Para muitos especialistas, o mais preocupante não é apenas o valor envolvido, mas a sensação crescente de que a prioridade da máquina pública deixou de ser a recuperação das estradas para se concentrar na ampliação da arrecadação por multas.

Rodovias esquecidas e radares multiplicados
Ao todo, 390 novos equipamentos serão disponibilizados em toda a malha estadual
O contraste é visível em diversas regiões do estado.
Enquanto moradores denunciam abandono de trechos estaduais e cobram obras emergenciais, o número de radares previstos pode saltar de 88 para cerca de 390 equipamentos.
A realidade enfrentada por milhares de motoristas fluminenses inclui crateras no asfalto, sinalização insuficiente, falta de iluminação e ausência de manutenção contínua. Em alguns municípios, moradores e prefeituras relatam precisar realizar intervenções improvisadas para reduzir riscos de acidentes diante da omissão do poder público.
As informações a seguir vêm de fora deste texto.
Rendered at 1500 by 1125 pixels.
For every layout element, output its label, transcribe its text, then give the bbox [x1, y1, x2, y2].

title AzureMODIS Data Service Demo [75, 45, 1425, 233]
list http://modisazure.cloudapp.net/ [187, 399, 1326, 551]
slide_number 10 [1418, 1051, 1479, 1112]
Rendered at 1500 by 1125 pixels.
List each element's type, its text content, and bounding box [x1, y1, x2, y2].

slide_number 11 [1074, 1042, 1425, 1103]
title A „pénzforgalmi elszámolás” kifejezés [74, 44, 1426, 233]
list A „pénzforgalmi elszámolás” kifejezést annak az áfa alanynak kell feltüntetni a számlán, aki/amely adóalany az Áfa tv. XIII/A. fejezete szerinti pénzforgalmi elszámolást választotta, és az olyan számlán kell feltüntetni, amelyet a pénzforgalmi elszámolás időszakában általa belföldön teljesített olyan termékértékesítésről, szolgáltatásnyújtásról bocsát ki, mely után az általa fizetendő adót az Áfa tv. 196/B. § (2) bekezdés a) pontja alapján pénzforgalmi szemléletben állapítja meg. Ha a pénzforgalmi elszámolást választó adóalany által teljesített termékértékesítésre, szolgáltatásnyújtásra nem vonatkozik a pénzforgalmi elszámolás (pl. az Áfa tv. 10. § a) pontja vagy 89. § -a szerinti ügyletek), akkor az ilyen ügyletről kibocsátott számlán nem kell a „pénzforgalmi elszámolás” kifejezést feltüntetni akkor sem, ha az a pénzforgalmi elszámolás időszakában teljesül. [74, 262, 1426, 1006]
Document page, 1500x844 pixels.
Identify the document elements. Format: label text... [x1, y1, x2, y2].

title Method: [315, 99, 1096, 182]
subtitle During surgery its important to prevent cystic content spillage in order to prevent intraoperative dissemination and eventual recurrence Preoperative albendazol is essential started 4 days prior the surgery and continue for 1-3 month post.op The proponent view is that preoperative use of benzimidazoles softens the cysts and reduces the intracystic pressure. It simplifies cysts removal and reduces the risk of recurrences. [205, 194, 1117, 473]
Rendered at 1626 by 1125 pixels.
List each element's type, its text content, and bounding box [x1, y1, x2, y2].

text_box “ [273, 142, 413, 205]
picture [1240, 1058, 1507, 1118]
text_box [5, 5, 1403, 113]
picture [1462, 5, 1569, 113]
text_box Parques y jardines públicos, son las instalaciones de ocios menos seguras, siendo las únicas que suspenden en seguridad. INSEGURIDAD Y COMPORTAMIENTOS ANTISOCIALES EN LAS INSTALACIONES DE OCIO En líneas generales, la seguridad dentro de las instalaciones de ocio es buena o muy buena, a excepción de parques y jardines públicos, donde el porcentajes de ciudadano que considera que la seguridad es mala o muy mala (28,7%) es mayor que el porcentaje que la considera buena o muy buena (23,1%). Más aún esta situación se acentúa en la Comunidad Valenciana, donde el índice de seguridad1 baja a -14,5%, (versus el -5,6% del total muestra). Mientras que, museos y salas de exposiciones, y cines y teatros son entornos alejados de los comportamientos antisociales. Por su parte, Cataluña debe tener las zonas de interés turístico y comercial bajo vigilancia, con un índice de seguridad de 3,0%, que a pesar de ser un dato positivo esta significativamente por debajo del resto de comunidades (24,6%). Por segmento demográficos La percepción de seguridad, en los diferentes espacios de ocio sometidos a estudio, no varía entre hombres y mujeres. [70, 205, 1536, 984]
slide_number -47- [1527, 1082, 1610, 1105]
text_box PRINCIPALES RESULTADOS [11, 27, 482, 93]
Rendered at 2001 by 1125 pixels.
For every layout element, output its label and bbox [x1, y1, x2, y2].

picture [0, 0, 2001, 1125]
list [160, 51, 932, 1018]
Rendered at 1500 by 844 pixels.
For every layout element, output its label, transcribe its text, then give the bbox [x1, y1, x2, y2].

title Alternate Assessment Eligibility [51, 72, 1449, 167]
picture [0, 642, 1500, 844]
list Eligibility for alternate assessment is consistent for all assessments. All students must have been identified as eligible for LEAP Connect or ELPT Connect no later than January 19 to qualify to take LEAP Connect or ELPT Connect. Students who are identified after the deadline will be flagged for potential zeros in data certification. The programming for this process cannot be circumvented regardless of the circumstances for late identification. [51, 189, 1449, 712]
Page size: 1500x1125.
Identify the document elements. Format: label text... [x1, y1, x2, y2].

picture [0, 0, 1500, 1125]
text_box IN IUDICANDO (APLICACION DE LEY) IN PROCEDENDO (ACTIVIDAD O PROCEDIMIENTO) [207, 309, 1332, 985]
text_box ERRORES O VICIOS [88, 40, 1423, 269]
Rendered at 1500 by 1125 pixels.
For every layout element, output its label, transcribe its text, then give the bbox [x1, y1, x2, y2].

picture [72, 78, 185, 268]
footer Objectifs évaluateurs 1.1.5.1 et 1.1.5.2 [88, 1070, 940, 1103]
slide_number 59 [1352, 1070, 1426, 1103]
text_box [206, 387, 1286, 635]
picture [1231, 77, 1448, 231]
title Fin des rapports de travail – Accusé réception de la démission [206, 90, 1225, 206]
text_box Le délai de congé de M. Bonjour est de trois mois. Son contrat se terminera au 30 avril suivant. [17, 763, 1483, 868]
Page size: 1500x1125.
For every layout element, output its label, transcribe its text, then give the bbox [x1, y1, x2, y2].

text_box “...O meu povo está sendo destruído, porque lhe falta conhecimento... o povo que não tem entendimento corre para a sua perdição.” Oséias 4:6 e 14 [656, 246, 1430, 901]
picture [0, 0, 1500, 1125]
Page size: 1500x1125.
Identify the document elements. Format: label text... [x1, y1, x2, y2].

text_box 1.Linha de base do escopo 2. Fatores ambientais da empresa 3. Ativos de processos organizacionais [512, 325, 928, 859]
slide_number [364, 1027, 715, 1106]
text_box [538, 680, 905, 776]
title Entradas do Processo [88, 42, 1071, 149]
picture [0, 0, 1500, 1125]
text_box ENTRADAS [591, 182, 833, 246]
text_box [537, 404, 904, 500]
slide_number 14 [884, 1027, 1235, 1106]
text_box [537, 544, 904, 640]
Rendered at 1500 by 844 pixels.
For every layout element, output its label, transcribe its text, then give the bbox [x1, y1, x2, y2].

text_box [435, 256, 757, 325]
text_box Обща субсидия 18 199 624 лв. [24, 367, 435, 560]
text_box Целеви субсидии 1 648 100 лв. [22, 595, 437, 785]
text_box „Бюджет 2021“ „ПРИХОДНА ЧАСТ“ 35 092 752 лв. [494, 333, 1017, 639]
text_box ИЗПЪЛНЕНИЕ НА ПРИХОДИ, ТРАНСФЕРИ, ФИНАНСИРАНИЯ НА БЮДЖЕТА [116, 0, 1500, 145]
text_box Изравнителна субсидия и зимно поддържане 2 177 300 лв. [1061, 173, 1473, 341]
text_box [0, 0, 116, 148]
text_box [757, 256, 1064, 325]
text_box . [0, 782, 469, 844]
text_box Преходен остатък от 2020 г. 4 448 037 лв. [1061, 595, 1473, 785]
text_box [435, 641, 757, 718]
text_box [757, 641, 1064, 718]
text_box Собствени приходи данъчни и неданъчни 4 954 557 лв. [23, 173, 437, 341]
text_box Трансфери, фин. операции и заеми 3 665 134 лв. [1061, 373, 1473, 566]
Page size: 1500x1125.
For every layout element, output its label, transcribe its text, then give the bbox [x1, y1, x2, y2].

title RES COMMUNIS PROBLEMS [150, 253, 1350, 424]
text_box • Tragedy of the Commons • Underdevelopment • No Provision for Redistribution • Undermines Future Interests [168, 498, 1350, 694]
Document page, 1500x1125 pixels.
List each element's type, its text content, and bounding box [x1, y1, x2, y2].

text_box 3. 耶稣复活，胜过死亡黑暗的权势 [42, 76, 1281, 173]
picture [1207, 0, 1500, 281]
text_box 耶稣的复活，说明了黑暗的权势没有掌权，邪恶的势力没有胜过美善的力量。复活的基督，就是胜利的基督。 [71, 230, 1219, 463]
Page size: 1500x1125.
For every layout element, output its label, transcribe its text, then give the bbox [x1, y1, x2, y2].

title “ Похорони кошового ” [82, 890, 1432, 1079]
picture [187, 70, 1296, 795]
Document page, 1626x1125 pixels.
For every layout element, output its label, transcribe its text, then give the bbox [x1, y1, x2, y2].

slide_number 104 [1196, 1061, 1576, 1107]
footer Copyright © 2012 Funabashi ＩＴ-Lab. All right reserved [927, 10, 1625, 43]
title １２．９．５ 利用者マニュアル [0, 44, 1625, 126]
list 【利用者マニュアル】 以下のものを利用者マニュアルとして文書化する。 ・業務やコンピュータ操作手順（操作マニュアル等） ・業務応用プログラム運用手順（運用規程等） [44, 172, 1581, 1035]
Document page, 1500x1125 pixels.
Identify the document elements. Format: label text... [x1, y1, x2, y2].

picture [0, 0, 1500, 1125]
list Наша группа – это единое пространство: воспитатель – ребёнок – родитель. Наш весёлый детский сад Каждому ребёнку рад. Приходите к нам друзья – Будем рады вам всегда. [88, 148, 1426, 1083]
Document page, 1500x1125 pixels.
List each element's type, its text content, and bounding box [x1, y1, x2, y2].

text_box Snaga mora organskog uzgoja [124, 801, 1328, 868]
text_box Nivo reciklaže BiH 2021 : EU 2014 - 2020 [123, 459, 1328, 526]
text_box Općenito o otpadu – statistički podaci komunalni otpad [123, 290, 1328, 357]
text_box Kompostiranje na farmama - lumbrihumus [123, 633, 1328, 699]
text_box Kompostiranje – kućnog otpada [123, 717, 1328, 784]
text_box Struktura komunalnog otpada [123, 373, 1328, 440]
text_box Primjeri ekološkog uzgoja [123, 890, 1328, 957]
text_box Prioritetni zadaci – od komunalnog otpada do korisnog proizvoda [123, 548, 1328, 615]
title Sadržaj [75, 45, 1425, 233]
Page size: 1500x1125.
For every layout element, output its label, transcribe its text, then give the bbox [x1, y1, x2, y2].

Na Assembleia Legislativa do Estado do Rio de Janeiro (ALERJ), parlamentares já apontaram que há estradas onde o estado praticamente desapareceu, mas os radares continuam chegando em velocidade recorde.
A crítica central é direta: antes de punir motoristas, o governo deveria garantir estradas minimamente seguras.
Segurança ou arrecadação?
O DER-RJ argumenta que os equipamentos são instalados em pontos estratégicos com histórico de acidentes e que a fiscalização eletrônica contribui para salvar vidas.
Mas o discurso institucional não tem sido suficiente para conter o desgaste político.
Motoristas questionam como o estado pode justificar bilhões em fiscalização eletrônica enquanto ignora problemas estruturais básicos das rodovias estaduais. Em muitos trechos, a combinação entre radares, má conservação e insegurança pública acaba gerando outro efeito: freadas bruscas, congestionamentos inesperados e maior vulnerabilidade a assaltos.
Para críticos da política atual, a população começa a enxergar os radares não como instrumentos educativos, mas como símbolos de um estado que pune mais do que protege.

O peso político por trás do DER-RJ
O debate também escancara como órgãos técnicos acabam inseridos nas disputas políticas por influência e contratos públicos.
O atual presidente do DER-RJ, Pedro Henrique de Oliveira Ramos, possui perfil técnico e passagem por diferentes funções na área de obras públicas. Ainda assim, sua permanência no comando do órgão ocorre dentro de um ambiente marcado por fortes articulações políticas.
O DER-RJ se tornou peça estratégica dentro das disputas por controle de obras, contratos e influência regional no estado.
Pedro Henrique foi inicialmente ligado ao grupo político do ex-presidente da ALERJ, Rodrigo Bacellar, e permaneceu no cargo mesmo após mudanças no cenário político estadual, sustentado pela confiança do governador Cláudio Castro.
Nos bastidores, parlamentares admitem que contratos bilionários ligados à infraestrutura viária movimentam interesses políticos de enorme impacto eleitoral.
O eleitor diante das urnas e a importância das escolhas do seu voto
O caso dos radares ultrapassa a discussão sobre trânsito. Ele abre um debate mais profundo sobre o modelo de gestão pública que vem sendo praticado no estado do Rio de Janeiro.
Em ano eleitoral, cresce a responsabilidade do eleitor em observar quais parlamentares realmente defendem melhorias estruturais para a população e quais permanecem alinhados a políticas focadas prioritariamente em arrecadação e contratos milionários.
A discussão não envolve apenas radares. Envolve prioridades.
Quando estradas permanecem abandonadas enquanto bilhões são direcionados para fiscalização eletrônica, parte da população passa a questionar se o interesse público continua sendo o centro das decisões políticas.
As próximas eleições para a ALERJ podem representar mais do que simples renovação de cadeiras parlamentares. Para muitos fluminenses, será a oportunidade de cobrar coerência, transparência e compromisso real com infraestrutura, segurança e qualidade de vida.
Porque, no fim, o voto continua sendo o radar mais poderoso que a população possui contra políticos que governam olhando primeiro para contratos e arrecadação, e só depois para as necessidades reais do povo.